Lysostaphin coated mesh samples were lyophilized as per the protocol above, packaged as described above and radiation sterilized at 10 and 25 kGy. Turbidimetric Activity Assay was made before and after sterilization with no significant difference between the pre and post sterilization samples indicating that radiation sterilization of this magnitude has no effect on the coated lysostaphin mesh activity against Staph A.
Lysostaphin coated mesh samples were freeze dried, packaged, and sterilized as per the above protocols and placed into a 50° C. oven for 10 weeks. Turbidimetric Activity Assay of pre and post oven samples was performed and no significant difference in activity was found. This indicates that the shelf life of sealed, sterilized lysostaphin coated meshes have a shelf life greater than 1 year.
Immediately following the buffer solution coating process, the surgical mesh was packaged as above, and was kept at 4° C. or lower and sterilized by electron beam. The packaged mesh was then stored and a Turbidimetric Activity Assay of pre and post storage of these samples was performed and no significant difference in activity was found in the pre and the post stored samples. It should be noted that while electron beam sterilization was used in this example, other sterilization radiation (e.g., gamma), could be used as well.

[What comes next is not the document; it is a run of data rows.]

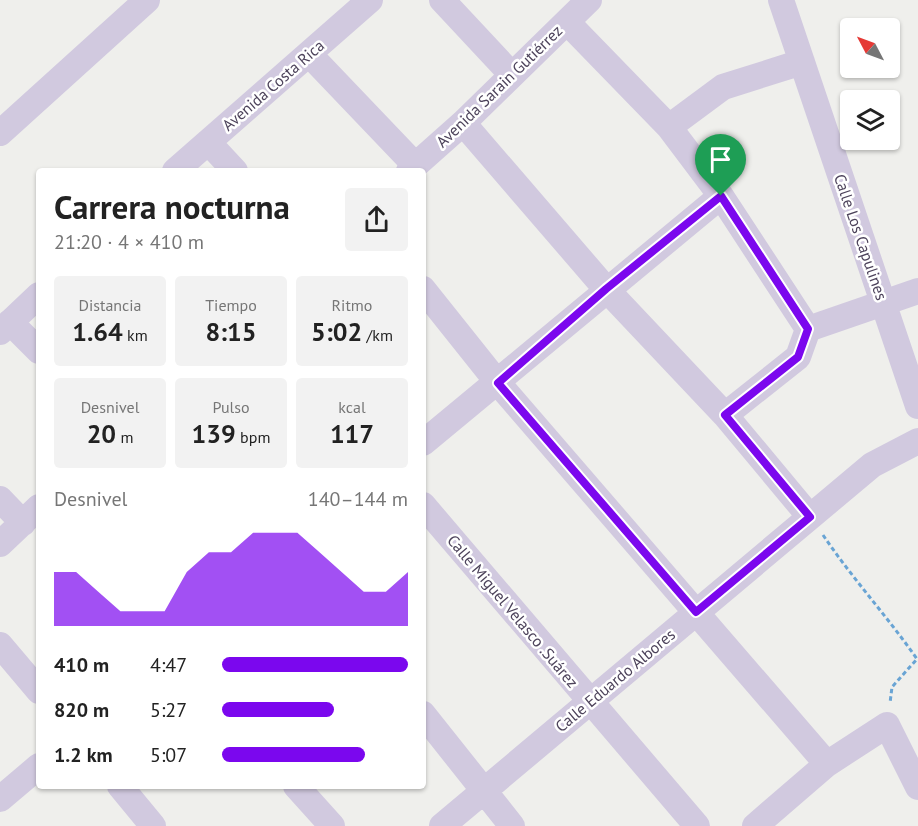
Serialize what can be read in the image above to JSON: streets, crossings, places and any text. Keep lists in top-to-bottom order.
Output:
{
  "streets": {
    "street": [
      "Avenida Costa Rica",
      "Avenida Sarain Gutiérrez",
      "Calle Los Capulines",
      "Calle Miguel Velasco .Suárez",
      "Calle Eduardo Albores"
    ]
  },
  "crossings": [
    ["Calle Miguel Velasco .Suárez", "Calle Eduardo Albores"]
  ],
  "north": "top left",
  "page": {
    "heading": ["Carrera nocturna", "21:20 · 4 × 410 m"],
    "stats": [
      ["Distancia", "1.64 km"],
      ["Tiempo", "8:15"],
      ["Ritmo", "5:02 /km"],
      ["Desnivel", "20 m"],
      ["Pulso", "139 bpm"],
      ["kcal", "117"]
    ],
    "chart": ["Desnivel", "140–144 m"],
    "list": [
      {
        "name": "410 m",
        "note": "4:47"
      },
      {
        "name": "820 m",
        "note": "5:27"
      },
      {
        "name": "1.2 km",
        "note": "5:07"
      }
    ]
  }
}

Typically, the effectiveness of the antimicrobial properties only last for a short period of time (usually measured in hours), meaning that the surgical mesh would have to be prepared either on-site (even in the operating room) or very close by for the coated surgical mesh to be effective. But since it has been discovered that the effectiveness can be preserved with both of the stabilization methods noted above, either freeze-dried or maintained at least at about 4° C., the coated surgical mesh can be prepared off-site and prior to it being needed and then shipped to a destination for use in surgery after the stabilization of the mesh.
And it will be apparent to those skilled in the art that various modifications and variations can be made to the present invention without departing from the spirit and scope of the invention. Thus, it is intended that the present invention cover the modifications and variations of this invention provided they come within the scope of the appended claims and their equivalents.